The tenure of the first keeper, Harry Riley, and his assistant, Sam Anderson, was brief. Concerns about a smallpox outbreak on the island were realized in August 1898, though as it happened the cases were mild and there were no deaths. Nevertheless, a newspaper report on September 1 told of Anderson, who had been hired just the previous month, drinking heavily out of fear of the disease and hiding himself in the lighthouse's basement, where he kept a number of snakes. He then emerged and threw himself into the lake, shouting, "God save them all." His body was recovered the following day. On the same day that this report appeared, Riley was picked up by the police in Sandusky, apparently insane. He was committed to the state mental hospital and died there the following March. Tragedy struck again in 1925, when the keeper, Charles B. Duggan, was killed in a fall from a cliff on the west side of the island.
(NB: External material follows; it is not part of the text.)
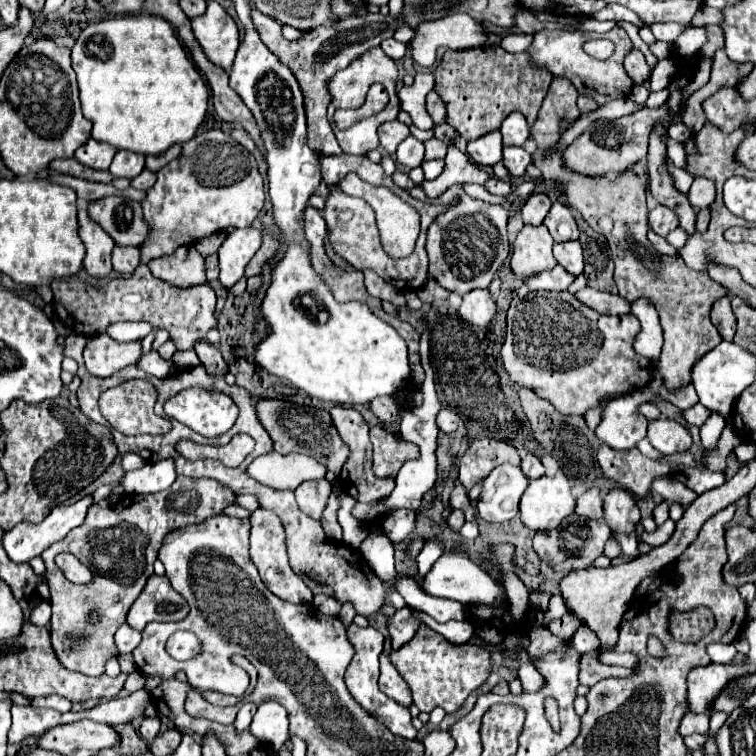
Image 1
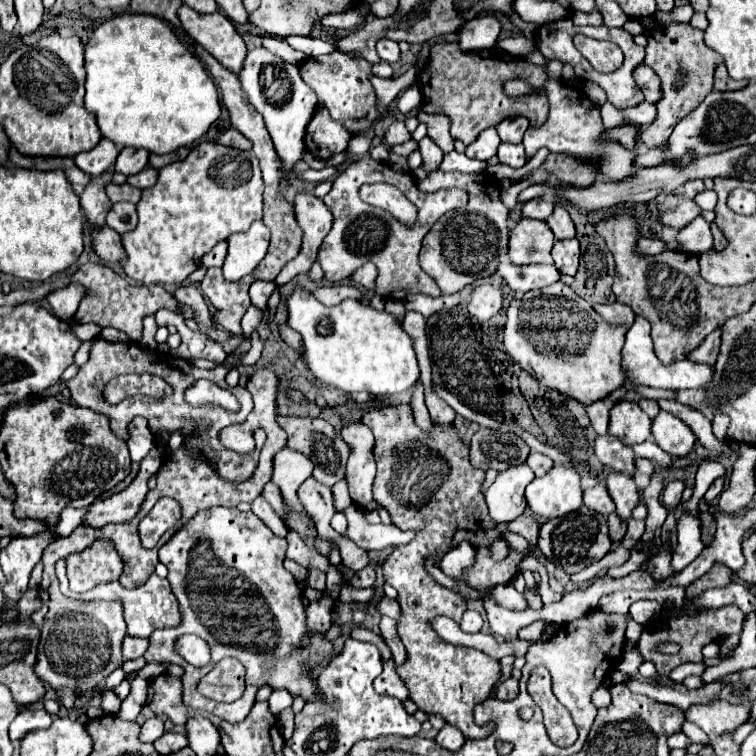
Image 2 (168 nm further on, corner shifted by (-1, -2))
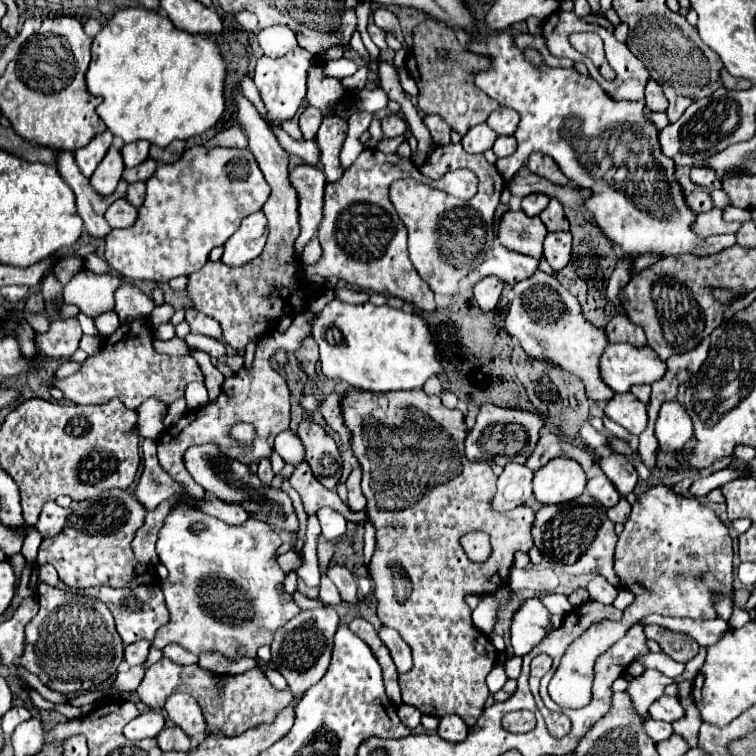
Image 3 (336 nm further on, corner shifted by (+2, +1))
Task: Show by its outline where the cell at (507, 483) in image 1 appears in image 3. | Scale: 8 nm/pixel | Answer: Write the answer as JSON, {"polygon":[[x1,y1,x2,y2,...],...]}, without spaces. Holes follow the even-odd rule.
{"polygon":[[509,463,497,481,497,495,493,507,499,511,509,511,517,505,523,505,533,495,533,471,527,465]]}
In 1962 the light was deactivated, replaced by a steel tower standing adjacent to the old house. The lens was transferred to the Lake Erie Island Historical Museum, where it can still be seen. Five years later, the property was declared surplus. Ohio State, which maintains the Stone Laboratory on Gibraltar Island at nearby Put-in-Bay, saw an opportunity for expanded facilities; eventually a thirty-year quit claim deed was negotiated, and when this expired in 1997, the university took permanent possession, save for the replacement light tower. An automated NOAA meteorological station was placed on the property in 1983. The lighthouse is used to house university researchers and staff; beginning in the summer of 2007 it was also made available for occasional tours. The exterior of the house is almost unaltered, and in 1990 it was added to the National Register of Historic Places.